Stored items:
= = =
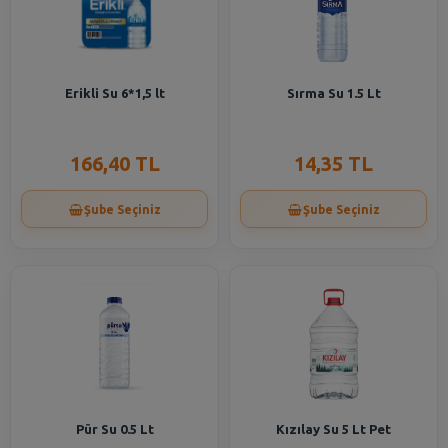
Erikli Su 6*1,5 lt
Sırma Su 1.5 Lt
166,40 TL
14,35 TL
Şube Seçiniz
Şube Seçiniz
Pür Su 0.5 Lt
Kızılay Su 5 Lt Pet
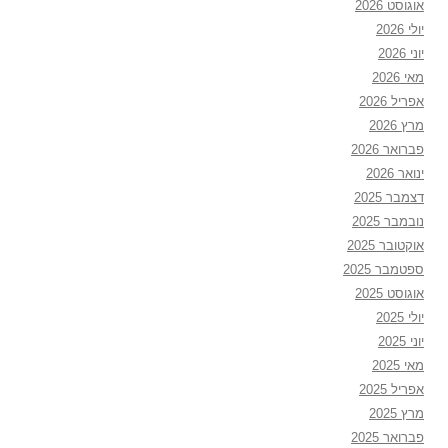
אוגוסט 2026
יולי 2026
יוני 2026
מאי 2026
אפריל 2026
מרץ 2026
פברואר 2026
ינואר 2026
דצמבר 2025
נובמבר 2025
אוקטובר 2025
ספטמבר 2025
אוגוסט 2025
יולי 2025
יוני 2025
מאי 2025
אפריל 2025
מרץ 2025
פברואר 2025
= = =
■ **WORK INSTRUCTION**: Print, word for word, every line of the records from the line containing "אוגוסט 2026" through the final line of the records, both included.

■ **RESPONSE**:
אוגוסט 2026
יולי 2026
יוני 2026
מאי 2026
אפריל 2026
מרץ 2026
פברואר 2026
ינואר 2026
דצמבר 2025
נובמבר 2025
אוקטובר 2025
ספטמבר 2025
אוגוסט 2025
יולי 2025
יוני 2025
מאי 2025
אפריל 2025
מרץ 2025
פברואר 2025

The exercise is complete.